I'm reading section 4 in the article Cohomologie équivariante et Théorème de Stokes, it says the following:
The circle $S^1$ is parametrized by the angle $\theta$. The action of $S^1$ on $S^1$ is induced by the vector field $\frac{\partial}{\partial \theta}$. Then $J= -\frac{\partial}{\partial \theta}$. A function $f$ such that $\mathcal{L}(J)f=0$ is constant. A 1-form $gd\phi$ is annihilated by $\mathcal{L}(J)$ if $g$ is constant. So we have the set $\lbrace \alpha , \mathcal{L}(J)\alpha=0\rbrace$ is equal to $\mathbb{C}{1}_{S^1} \oplus \mathbb{C} d \phi$.
I have two questions, the first one is why one the author want to choose a one form on $M$, he choose it to be of the form $gd\phi$, is every one form is of this form?

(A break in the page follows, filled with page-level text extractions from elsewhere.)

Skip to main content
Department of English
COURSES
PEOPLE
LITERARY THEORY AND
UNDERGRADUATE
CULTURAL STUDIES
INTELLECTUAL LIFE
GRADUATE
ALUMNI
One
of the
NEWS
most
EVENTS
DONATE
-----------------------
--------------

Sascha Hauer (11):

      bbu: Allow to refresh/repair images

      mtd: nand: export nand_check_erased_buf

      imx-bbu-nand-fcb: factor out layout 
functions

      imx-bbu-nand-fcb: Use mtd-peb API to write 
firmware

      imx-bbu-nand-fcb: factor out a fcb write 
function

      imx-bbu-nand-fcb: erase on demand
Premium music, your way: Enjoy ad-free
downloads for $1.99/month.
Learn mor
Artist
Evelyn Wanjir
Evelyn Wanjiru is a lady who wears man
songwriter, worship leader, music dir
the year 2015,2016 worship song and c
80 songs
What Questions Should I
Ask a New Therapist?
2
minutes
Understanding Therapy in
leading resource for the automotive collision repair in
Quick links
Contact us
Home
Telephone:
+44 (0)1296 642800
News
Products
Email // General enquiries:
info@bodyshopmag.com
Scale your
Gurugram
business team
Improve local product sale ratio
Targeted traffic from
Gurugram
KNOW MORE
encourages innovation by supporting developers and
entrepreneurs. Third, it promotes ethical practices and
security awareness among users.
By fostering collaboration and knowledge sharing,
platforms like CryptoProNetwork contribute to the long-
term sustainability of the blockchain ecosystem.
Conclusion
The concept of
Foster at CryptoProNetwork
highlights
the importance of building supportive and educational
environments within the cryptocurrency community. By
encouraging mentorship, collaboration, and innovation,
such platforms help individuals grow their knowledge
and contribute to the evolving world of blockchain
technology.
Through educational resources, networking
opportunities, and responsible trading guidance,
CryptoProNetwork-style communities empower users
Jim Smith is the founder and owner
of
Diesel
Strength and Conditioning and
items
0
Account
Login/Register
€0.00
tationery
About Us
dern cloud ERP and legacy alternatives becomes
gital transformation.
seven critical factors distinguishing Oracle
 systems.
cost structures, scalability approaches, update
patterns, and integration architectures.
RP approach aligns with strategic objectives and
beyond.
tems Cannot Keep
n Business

My second question is why does the equation $\mathcal{L}(J)(gd\phi)=0$ implies that $g$ is constant. My attempt in this question was first to use the fact that the Lie derivative is a derivation, so $\mathcal{L}(J)(gd\phi)=0$ implies $(\mathcal{L}(J)g)d\phi + g(\mathcal{L}(J)d\phi)=0$, and then to use the Cartan formula, I get that the last equation implies $(\mathcal{L}(J)g)d\phi + g(d \iota(J)d\phi)=0$. From this equation I don't see how to deduce that $g$ is constant?